Influence of Y3+ doping on structure and electrochemical property of the LiMn2O4

The Li1.02YxMn2−xO4 (x = 0, 0.005, 0.01, 0.02, 0.04, 0.1, respectively) were prepared by solid-state reaction method with raw materials of Li2CO3, electrolytic MnO2 and Y2O3. The influence of the Y3+ doping on the spinel LiMn2O4 were systemically investigated by means of X-ray diffraction (XRD), cyclic voltammetry (CV) and AC impedance, and so on.

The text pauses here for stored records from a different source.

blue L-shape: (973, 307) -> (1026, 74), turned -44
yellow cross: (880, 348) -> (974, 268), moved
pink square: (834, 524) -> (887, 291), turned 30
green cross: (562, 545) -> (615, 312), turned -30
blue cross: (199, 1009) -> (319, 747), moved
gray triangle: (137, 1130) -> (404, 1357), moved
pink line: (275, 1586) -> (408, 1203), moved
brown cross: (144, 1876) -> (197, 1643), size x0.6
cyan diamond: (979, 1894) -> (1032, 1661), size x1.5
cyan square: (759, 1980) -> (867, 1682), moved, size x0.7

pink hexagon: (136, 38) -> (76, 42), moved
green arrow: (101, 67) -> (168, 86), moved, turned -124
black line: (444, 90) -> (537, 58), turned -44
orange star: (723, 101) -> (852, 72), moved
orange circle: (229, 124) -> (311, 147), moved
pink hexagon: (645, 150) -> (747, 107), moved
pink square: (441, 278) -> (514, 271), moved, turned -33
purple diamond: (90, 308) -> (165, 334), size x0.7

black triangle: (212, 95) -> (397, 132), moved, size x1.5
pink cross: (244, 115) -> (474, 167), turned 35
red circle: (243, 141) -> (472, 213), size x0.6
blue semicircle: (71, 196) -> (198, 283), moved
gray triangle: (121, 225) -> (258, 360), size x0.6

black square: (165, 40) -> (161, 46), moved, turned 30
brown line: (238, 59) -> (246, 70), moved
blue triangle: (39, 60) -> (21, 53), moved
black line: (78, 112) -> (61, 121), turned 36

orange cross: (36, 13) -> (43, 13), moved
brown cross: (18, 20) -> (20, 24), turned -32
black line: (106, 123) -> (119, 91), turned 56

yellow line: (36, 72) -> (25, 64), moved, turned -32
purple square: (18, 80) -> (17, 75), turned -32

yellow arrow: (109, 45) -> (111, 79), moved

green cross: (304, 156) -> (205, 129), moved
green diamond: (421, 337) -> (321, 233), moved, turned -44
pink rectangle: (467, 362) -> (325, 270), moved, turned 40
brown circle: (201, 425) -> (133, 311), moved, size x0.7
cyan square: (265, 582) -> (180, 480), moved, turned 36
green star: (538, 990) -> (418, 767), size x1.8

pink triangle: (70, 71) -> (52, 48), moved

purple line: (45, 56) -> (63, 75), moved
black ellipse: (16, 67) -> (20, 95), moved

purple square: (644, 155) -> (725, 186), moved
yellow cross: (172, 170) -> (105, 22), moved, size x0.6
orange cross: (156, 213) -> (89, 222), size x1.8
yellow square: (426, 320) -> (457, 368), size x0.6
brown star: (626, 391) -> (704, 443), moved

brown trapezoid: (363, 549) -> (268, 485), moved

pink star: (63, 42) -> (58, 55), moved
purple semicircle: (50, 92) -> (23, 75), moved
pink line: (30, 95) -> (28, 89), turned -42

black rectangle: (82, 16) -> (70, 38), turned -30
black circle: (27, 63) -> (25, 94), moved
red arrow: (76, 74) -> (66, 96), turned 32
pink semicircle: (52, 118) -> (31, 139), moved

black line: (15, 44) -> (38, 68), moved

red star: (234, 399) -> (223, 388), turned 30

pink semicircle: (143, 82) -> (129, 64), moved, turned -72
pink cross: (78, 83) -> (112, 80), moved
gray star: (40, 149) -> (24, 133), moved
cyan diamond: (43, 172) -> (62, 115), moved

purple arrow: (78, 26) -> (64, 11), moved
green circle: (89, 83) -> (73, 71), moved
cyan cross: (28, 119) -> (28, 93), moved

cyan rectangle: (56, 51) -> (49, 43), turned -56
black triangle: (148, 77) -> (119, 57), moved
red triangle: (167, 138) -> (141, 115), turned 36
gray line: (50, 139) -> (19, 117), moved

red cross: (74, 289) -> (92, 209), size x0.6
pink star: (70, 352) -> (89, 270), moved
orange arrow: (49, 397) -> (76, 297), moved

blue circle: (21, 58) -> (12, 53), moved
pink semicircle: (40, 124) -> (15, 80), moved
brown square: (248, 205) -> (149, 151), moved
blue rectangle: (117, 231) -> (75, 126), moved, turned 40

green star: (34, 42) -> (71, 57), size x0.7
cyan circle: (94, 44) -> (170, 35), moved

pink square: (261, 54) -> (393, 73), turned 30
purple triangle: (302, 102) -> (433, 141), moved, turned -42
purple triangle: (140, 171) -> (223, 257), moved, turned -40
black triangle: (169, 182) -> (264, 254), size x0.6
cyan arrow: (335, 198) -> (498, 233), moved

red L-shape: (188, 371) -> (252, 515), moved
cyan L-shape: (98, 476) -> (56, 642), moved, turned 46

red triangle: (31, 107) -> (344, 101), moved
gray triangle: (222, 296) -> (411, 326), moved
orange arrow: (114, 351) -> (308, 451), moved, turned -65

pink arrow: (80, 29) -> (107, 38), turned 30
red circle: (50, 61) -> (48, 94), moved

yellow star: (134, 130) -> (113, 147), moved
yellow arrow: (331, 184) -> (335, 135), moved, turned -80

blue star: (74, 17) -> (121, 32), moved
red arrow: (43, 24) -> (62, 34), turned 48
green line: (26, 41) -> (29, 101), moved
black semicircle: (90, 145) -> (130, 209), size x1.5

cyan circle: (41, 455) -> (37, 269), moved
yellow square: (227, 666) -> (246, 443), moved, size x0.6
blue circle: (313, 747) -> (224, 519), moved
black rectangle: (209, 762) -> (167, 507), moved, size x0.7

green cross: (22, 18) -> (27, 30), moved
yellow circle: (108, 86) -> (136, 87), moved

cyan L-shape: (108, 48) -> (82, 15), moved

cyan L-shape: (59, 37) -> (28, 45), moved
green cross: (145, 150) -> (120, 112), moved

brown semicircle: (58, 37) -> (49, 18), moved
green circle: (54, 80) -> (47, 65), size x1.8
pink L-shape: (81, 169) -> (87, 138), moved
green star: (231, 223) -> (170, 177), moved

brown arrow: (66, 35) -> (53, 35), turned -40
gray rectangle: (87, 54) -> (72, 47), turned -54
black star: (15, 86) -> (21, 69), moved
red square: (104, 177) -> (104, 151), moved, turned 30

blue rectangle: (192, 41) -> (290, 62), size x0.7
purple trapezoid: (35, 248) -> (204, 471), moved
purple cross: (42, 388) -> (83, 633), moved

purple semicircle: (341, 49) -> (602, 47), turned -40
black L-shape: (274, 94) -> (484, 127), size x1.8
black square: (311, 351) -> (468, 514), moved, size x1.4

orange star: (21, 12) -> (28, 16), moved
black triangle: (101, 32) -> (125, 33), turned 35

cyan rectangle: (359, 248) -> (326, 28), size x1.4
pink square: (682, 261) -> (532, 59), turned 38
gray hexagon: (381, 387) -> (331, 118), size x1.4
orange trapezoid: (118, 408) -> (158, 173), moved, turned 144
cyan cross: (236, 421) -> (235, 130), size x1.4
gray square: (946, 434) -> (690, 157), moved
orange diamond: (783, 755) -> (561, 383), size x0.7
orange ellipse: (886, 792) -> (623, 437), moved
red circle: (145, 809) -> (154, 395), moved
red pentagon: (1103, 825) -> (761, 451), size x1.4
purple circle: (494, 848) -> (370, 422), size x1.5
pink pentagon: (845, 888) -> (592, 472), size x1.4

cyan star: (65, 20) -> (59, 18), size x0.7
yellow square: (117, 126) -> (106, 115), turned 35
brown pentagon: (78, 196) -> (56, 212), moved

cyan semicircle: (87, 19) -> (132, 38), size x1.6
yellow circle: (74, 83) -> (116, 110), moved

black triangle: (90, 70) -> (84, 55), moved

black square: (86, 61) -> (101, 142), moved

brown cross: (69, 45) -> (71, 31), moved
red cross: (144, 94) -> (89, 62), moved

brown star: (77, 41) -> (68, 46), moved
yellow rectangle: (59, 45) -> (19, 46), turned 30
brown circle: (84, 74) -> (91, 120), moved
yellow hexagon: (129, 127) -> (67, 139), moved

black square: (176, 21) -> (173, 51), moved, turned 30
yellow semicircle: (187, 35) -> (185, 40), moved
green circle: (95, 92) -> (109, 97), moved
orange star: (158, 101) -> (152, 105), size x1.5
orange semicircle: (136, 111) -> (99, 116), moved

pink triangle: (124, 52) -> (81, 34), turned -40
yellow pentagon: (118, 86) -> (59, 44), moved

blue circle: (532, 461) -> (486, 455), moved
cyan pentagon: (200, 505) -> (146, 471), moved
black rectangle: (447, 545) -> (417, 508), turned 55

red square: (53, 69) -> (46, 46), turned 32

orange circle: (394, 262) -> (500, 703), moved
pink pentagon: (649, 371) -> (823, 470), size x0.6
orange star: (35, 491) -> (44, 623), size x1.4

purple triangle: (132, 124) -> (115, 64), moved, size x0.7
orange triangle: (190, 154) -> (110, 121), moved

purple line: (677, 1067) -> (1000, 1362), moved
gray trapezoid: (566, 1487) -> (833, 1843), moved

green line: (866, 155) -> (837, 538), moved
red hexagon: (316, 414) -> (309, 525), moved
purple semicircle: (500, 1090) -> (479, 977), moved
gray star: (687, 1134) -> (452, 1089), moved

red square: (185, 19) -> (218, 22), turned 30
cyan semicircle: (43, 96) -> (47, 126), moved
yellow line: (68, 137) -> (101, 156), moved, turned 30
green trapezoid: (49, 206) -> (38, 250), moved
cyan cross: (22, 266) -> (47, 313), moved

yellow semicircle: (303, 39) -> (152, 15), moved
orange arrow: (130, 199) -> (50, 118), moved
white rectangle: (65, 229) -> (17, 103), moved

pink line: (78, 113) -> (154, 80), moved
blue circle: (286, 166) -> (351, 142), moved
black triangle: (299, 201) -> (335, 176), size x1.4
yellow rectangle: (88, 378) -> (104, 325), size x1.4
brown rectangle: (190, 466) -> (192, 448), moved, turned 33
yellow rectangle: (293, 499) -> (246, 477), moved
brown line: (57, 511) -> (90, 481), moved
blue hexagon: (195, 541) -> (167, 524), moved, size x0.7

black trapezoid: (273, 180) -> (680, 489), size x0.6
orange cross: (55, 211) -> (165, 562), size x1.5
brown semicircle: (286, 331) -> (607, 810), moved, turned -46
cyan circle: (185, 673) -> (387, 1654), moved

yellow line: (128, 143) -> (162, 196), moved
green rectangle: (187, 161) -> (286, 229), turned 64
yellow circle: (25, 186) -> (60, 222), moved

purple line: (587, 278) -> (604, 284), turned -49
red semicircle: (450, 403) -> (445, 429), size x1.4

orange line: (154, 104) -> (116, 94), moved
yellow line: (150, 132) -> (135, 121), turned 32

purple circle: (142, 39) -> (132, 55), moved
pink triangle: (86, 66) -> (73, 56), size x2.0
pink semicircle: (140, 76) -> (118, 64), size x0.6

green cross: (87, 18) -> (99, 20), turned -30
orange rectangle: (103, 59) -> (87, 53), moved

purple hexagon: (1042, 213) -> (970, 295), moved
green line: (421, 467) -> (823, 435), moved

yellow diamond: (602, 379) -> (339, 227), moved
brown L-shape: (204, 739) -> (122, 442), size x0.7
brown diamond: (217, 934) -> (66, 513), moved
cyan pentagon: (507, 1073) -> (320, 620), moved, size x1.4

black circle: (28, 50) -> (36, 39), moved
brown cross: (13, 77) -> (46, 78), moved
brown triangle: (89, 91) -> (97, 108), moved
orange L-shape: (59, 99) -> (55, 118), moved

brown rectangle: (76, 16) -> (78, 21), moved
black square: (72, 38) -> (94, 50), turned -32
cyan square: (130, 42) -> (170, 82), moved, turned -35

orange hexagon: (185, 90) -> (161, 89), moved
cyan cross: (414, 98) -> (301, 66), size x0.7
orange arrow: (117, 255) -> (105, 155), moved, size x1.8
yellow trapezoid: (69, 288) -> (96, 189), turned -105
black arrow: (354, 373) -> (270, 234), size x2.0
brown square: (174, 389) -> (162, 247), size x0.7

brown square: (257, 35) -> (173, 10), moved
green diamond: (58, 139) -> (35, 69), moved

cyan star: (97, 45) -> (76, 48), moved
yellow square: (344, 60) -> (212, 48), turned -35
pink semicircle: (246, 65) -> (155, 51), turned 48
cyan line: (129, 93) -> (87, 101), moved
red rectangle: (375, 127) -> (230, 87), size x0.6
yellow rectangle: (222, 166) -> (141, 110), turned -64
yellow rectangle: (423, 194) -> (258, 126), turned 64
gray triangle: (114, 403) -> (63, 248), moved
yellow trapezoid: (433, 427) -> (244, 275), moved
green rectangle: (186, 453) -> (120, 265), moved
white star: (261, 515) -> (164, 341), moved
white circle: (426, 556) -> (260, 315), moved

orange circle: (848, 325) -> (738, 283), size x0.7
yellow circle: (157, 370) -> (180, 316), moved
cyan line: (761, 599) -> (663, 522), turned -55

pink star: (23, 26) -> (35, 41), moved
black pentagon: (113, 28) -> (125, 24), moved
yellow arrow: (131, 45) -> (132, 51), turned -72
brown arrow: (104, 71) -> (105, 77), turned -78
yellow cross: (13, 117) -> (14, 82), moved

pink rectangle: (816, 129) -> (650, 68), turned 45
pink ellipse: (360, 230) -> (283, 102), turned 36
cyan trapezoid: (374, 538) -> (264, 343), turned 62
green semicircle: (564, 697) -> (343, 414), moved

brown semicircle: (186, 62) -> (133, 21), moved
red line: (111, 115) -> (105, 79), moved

The results show that when x ≤ 0.02, Li1.02YxMn2−xO4 has well-developed crystallite, or there is other phase Y2O3. Cyclic voltammogram testing shows that a small amount of Y3+ doping has no influence on the Li+ intercalation–deintercalation process, but as increased the amount of Y3+ doping, the two-step process of Li+ intercalation–deintercalation transforms to one-step. Simultaneity, Y3+ doping decreases the interacting force among Li+ and Li+, and then availably avoids the energy level splitting. The initial discharge capacity of Li1.02Y0.01Mn1.99O4 is 124.6 mAh g−1. Its capacity and maintaining ratio after 100 cycles are 112.1 mAh g−1 and 90.0%, respectively. It explains that Y3+ doping effectively restricts the Jahn–Teller effect and stabilizes the crystal structure. In addition, the conductivity of the samples is clearly improved due to Y3+ doping.